Messung kleiner Widerstände

Gelegentlich will man auch kleinere Widerstände unter 1Ω messen; da heute eigentlich immer ein digitales Multimeter mit einer Auflösung von 10mV vorhanden ist, gibt es ausser der klassischen Thomson-Meßbrücke noch ein paar Alternativen:

  • Labornetzgerät mit einstellbarer 1A Strombegrenzung und Anzeige des Stroms (digital):
    1. Messkabel kurzschliessen und auf 1A Strom einstellen
    2. Widerstand anschliessen und mit dem Digital-Mulitmeter die Spannung direkt am Widerstand messen: 1V entspricht 1 Ohm
  • Mit einem Kühlkörper, einem LM317K und einem 1,25Ω Widerstand eine Konstantstromquelle für 1A bauen und vor ein Netzgerät schalten, weiter wie oben. Durch Parallelschalten von einem 1,5Ω mit einem 6,8Ω Widerstand erhält man 1,23Ω; das ist meist genau genug. (1,5 || 8.2 || 82 ergibt 1,249; sinnvoll nur, wenn der 1,5Ω Widerstand 1% Toleranz hat).

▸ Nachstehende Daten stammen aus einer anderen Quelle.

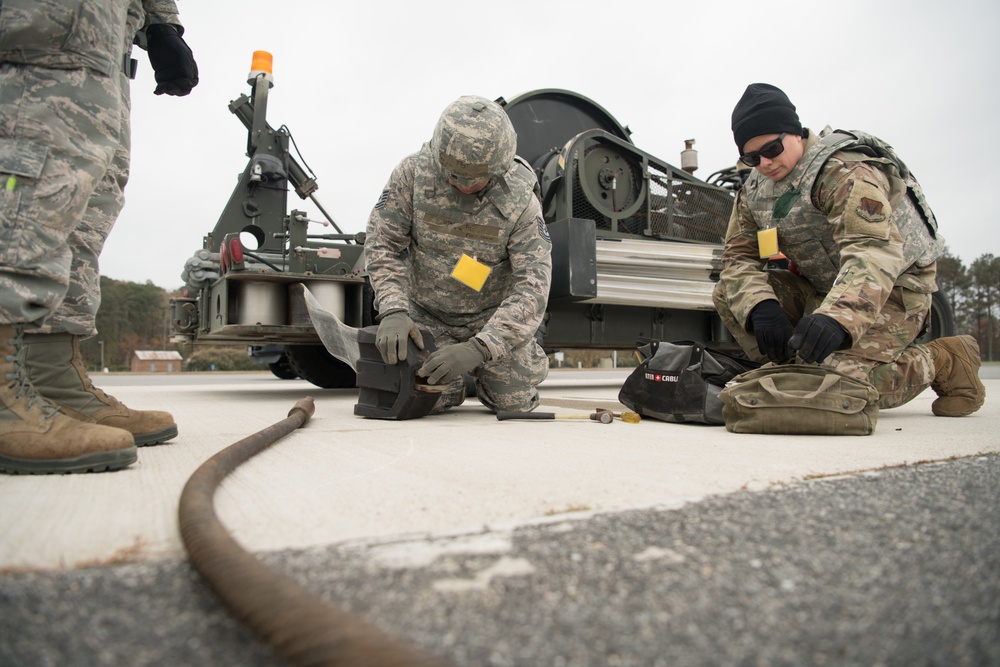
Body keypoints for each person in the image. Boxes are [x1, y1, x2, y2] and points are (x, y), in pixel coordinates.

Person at [0, 0, 198, 474]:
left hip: (105, 42)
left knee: (85, 201)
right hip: (46, 31)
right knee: (29, 172)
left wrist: (160, 21)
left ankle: (49, 379)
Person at [713, 83, 985, 418]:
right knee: (730, 293)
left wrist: (837, 319)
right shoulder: (754, 191)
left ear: (795, 133)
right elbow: (738, 260)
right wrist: (761, 306)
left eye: (771, 148)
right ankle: (796, 374)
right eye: (751, 157)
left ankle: (945, 358)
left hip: (895, 289)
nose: (765, 163)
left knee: (841, 386)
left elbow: (872, 251)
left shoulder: (844, 171)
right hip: (825, 289)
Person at [365, 95, 552, 415]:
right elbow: (384, 244)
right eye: (453, 176)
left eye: (475, 180)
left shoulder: (520, 200)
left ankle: (494, 371)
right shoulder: (412, 176)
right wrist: (394, 310)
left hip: (491, 319)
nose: (463, 187)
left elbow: (532, 287)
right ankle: (455, 386)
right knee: (415, 396)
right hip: (428, 318)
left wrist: (481, 347)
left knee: (513, 402)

  • Hat man ein Multimeter mit 1A Bereich, kann man für den LM317 auch einen 1,5Ω Widerstand und einen Spannungteiler 2k mit Trimmer 1k Ohm (d.h. für 1,5V Ausgangsspannung) verwenden und dann auf genau 1A trimmen
  • Justierbare Konstantstromquelle wie vor, aber man besorgt / leiht sich einen ausgemessenen Widerstand von 1,5Ω oder 1,8Ω und gleicht auf 1,5 bzw 1,8 Volt daran ab (für ein 200-er Multimeter, damit es im genausten Bereich arbeitet).

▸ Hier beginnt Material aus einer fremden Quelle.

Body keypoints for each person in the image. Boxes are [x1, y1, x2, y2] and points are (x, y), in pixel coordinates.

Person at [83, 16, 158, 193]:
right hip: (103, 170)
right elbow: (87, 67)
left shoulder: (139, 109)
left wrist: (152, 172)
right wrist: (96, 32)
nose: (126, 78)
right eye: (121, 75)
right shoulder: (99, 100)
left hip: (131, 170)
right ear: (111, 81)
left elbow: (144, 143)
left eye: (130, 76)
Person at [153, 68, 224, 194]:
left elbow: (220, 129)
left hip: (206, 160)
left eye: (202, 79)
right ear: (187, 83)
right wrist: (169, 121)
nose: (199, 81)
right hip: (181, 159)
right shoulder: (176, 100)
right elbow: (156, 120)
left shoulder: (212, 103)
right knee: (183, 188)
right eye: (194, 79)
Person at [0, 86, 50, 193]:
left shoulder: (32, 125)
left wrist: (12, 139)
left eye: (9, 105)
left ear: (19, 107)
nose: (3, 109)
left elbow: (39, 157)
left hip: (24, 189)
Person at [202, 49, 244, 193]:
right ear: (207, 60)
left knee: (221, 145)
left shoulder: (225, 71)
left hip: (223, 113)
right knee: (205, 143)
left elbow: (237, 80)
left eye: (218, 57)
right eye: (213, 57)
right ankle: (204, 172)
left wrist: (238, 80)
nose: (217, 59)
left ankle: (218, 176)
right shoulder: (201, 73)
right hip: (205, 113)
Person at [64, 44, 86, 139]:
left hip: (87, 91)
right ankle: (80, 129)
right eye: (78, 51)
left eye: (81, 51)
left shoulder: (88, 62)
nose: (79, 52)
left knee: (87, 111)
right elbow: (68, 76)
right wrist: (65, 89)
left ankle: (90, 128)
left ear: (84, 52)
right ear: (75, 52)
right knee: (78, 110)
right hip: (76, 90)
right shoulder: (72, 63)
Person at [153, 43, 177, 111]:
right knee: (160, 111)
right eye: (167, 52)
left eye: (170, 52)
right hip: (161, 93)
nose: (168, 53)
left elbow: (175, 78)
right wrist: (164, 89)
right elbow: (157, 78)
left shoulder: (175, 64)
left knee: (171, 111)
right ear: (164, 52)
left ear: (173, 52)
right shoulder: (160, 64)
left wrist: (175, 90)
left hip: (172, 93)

  • Meßwiderstand 10Ω 10W als Vorwiderstand an ca. 10 Volt in Reihe mit dem Prüfling legen, und die Spannungen direkt an beiden Widerständen messen; Spannung am Prüfling durch Spannung am Vorwiderstand, das ganze mal 10Ω rechnen.
  • Hochlastwiderstand von 10Ω 10W in Reihe mit einem Referenzwiderstand von 1Ω 1W und dem Prüfling legen; Spannungsverhältnis am Referenzwiderstand und Prüfling verwenden wie vor. Der Hochlastwiderstand dient hier nur als Strombegrenzung. Gut geeignet ist eine Glülampe 12V ca. 12W. Da der Strom nur gross genug sein muss, um ausreichende Genauigkeit bei der Spannungsmessung zu erlauben, kann die Leistungsaufname der Glühlampe auch kleiner sein (z.B. 12V 5W).
Vorsicht: So zügig wie möglich messen und wieder ausschalten, damit nichts verschmort; der Prüfling wird mit 1A beaufschlagt; das sind bei 1Ω dann schon 1W.

Liegt der Prüfling zwischen 1 und 10 Ohm, sind eher 0.1 A Messstrom angebracht.